In 2018, she was the vice president formula of Sergio Fajardo’s presidential candidacy with the Colombia Coalition. In the electoral race, they lost the first leg against the presidential duo of Ivan Duque and Marta Lucia Ramirez, who were candidates of the Democratic Center Party).
- Anti-Corruption Consultation
Lopez, along with Senator Angelica Lozano, led the call for the Anti-Corruption Consultation in which Colombians voted. It was a ballot intended to implement measures to end corruption.
It received more than 99% support but the referendum was declared invalid.
The consultation consisted of seven questions which dealt with issues such as the reduction of salary for high-ranking state officials, mandatory accountability for politicians and the limit of three terms for senators or House of Representatives members.
- Government program
During her administration, Lopez will have important challenges, including construction of the first metro line, the Venezuelan migration crisis, improve the city’s air quality and increase the police force, among other issues.
On the subway, one of the main concerns of Bogota citizens, Lopez said she will not revoke the contract left by outgoing office holder Penalosa. She stressed she would not allow 2.5 million people living in Bogota districts of Suba and Engativa left outside the first subway line.
Regarding Venezuelans in the city, Lopez told Anadolu Agency she will attend to them with solidarity and “zero tolerance for xenophobia.”
To face the environmental crisis the city is experiencing, the new mayor promised she would carry out two large environmental projects where 1 million trees will be planted in the next 20 years. It will allow for the emitting of oxygen and capture polluting particles in the city.
The reforestation will be done in the hills, the Thomas van der Hammen Natural Reserve, the Bogota river, the rural area of Usme and Ciudad Bolivar and the Tunjuelo river.
On education, Lopez said in her inauguration speech that: “We don't want more young people indebted to Colombian Institute of Educational Credit and Technical Studies Abroad (ICETEX), we don't want more young people who neither study or work. We will guarantee free higher education with connection to employment”.
And she spoke about increase school coverage.
“From elementary school to eighth grade, the central problem is not coverage, the problem is quality.
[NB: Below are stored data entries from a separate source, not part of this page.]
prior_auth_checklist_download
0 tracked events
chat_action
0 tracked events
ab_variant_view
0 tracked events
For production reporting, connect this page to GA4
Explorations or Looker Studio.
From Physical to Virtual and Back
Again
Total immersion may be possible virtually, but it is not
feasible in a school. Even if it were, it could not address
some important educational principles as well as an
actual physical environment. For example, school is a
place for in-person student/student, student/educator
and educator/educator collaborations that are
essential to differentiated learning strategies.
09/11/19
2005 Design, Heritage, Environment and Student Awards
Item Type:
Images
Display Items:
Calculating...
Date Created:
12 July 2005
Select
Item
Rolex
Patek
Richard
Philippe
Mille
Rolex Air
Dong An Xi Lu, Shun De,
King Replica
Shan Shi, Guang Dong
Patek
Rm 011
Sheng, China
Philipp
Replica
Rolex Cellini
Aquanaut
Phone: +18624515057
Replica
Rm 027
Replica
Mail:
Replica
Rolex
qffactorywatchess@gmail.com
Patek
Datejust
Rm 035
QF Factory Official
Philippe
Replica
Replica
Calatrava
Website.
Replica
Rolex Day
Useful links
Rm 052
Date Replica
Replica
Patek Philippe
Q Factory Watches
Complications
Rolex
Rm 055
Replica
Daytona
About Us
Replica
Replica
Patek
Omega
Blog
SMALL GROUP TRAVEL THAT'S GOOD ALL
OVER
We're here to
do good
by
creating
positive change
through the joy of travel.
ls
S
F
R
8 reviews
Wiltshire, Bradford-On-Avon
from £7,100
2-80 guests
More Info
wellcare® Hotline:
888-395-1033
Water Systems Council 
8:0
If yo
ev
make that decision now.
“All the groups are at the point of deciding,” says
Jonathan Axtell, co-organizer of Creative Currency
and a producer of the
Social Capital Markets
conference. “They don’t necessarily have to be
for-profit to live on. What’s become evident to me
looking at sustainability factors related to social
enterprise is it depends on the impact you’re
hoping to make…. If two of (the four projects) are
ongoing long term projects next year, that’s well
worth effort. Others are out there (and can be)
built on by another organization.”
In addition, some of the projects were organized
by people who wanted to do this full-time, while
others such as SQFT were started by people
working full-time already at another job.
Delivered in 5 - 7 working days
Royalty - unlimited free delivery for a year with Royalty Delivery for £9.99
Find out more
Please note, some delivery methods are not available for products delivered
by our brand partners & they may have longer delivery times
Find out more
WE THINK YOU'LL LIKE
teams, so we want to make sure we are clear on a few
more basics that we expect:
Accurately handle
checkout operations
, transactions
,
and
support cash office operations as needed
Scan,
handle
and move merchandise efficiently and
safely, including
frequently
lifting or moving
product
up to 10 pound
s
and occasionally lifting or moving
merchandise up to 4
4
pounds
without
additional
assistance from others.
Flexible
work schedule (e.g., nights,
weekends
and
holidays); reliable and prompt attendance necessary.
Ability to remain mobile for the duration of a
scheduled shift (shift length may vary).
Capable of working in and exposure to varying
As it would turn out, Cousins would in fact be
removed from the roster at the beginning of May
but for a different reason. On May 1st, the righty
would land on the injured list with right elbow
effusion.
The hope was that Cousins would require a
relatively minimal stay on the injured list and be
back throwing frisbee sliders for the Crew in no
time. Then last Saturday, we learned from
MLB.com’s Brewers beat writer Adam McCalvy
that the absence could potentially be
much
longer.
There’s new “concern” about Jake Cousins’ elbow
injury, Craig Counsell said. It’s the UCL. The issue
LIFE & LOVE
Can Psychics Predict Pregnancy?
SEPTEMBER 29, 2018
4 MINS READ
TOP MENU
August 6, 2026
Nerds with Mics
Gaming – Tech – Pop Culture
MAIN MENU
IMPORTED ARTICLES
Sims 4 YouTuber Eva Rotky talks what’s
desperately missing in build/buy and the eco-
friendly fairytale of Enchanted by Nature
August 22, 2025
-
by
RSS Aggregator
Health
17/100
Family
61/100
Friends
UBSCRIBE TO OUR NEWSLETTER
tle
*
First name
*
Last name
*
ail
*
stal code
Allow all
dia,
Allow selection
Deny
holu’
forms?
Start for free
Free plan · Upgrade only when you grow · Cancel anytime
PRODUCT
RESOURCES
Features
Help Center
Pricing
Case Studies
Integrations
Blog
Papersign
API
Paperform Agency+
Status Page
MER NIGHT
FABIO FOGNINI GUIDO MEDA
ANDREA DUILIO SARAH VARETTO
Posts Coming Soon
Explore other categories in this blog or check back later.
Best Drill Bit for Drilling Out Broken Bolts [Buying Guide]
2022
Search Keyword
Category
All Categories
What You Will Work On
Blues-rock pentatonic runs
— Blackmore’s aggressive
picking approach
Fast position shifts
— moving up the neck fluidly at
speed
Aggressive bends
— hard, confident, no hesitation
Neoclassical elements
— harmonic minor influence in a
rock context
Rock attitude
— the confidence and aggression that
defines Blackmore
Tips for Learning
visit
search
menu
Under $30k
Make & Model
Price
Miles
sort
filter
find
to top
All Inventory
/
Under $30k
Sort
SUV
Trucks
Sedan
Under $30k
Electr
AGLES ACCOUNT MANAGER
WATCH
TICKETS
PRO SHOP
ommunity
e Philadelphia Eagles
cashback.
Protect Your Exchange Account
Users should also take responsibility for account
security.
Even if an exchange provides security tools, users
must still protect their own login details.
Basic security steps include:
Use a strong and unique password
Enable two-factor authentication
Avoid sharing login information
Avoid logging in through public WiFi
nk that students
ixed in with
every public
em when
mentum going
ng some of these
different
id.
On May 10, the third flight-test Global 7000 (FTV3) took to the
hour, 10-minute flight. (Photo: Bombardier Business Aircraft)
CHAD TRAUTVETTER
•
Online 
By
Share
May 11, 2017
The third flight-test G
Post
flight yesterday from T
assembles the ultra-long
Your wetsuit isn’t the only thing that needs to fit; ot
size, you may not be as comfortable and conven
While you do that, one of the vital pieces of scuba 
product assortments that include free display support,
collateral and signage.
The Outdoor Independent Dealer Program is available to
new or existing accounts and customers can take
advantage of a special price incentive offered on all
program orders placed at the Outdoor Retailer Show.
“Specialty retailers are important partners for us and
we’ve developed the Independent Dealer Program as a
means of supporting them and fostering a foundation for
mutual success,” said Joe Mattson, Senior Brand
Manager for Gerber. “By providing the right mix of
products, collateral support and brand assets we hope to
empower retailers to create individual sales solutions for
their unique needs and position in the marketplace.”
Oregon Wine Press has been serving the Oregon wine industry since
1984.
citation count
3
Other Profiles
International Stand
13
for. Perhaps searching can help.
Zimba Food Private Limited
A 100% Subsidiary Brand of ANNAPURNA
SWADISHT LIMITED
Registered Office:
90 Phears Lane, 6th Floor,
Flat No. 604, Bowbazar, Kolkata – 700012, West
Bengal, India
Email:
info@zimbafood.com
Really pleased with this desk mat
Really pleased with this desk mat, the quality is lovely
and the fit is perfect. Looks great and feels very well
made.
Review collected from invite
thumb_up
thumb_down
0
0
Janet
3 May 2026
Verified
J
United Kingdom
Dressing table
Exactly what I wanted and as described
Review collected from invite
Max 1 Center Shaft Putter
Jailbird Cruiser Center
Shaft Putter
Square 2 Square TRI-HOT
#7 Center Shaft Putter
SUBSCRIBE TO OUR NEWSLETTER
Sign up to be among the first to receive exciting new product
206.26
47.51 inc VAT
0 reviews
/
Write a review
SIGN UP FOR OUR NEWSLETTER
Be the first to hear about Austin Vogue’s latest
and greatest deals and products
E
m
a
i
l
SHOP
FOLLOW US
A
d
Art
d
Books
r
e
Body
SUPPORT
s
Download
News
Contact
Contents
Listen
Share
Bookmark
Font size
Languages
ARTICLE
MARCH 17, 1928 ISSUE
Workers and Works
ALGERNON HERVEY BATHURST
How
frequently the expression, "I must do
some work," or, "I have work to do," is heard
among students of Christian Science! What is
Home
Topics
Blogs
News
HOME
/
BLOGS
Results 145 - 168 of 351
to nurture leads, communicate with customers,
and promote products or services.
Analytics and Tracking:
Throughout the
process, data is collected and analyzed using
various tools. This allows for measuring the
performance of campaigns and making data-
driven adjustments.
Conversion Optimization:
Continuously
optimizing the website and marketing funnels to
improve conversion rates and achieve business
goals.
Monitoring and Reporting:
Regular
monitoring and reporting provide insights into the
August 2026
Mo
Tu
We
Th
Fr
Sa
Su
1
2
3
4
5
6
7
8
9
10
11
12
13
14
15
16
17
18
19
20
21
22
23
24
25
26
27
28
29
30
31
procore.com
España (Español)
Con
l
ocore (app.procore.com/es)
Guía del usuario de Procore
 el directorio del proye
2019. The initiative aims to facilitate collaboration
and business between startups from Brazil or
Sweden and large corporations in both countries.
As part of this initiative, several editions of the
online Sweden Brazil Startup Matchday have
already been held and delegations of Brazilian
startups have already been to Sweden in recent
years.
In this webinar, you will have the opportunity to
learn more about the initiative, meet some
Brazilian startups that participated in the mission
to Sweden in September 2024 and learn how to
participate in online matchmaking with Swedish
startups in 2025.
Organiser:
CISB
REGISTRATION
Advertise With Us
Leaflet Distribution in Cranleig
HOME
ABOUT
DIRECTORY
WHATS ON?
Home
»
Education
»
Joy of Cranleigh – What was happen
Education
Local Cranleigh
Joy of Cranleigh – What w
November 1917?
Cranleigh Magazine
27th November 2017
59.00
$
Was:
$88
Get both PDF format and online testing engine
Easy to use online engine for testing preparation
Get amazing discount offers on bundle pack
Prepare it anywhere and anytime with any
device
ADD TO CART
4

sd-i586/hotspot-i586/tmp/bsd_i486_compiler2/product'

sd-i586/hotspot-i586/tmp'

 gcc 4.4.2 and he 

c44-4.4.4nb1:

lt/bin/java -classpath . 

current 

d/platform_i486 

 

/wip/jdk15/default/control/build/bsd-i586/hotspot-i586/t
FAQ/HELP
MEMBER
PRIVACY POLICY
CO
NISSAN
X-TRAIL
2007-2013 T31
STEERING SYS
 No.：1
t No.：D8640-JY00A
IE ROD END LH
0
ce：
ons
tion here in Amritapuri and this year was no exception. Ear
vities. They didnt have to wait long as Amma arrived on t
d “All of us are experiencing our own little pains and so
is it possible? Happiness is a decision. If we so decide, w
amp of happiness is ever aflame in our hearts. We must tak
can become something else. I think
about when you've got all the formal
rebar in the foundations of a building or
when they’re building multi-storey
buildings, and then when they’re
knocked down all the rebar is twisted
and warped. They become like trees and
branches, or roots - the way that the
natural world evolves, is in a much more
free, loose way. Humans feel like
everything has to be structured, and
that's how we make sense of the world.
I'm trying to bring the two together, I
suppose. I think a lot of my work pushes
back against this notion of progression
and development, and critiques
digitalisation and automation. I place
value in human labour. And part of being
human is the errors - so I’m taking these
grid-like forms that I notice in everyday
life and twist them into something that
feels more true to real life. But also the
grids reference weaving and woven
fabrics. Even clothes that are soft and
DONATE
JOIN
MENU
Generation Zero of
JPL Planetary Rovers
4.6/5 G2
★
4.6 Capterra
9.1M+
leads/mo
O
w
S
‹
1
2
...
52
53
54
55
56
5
There we will work with teachers giving them more opportunities for training, research and pedagogical application in the classroom; We are going to offer them training in masters, we will continue to reduce the number of children per group and improve the educational infrastructure. A huge investment of almost 500,000 million pesos ($152 million) will be made to reach 20,000 free professional higher education quotas with a direct connection to employment or entrepreneurship” she explained.
To improve security Lopez suggested she will double the number of police officers from 1,600 to 3,000 troops.
"We need more and better police," said the mayor. “That is why I have clearly said that in the first and second years of my government we will not be able to increase the number of uniformed men because there are not enough graduates at Santander General School (the training school for future National Police officers). But in the third and fourth year, with an additional investment of 60,000 million pesos ($18 million), we can reach 3,000 police officers.”
Finally, on traffic congestion, Lopez concluded "while in Bogota and in the world we continue to depend on fossil energies, there is no way to have a quality of life, air quality and sustainability."
She promised “every public service bus that we can buy new will be electric. We are going to give concrete tax incentives for people who buy electric vehicles or transform their diesel or gasoline car into clean energy.”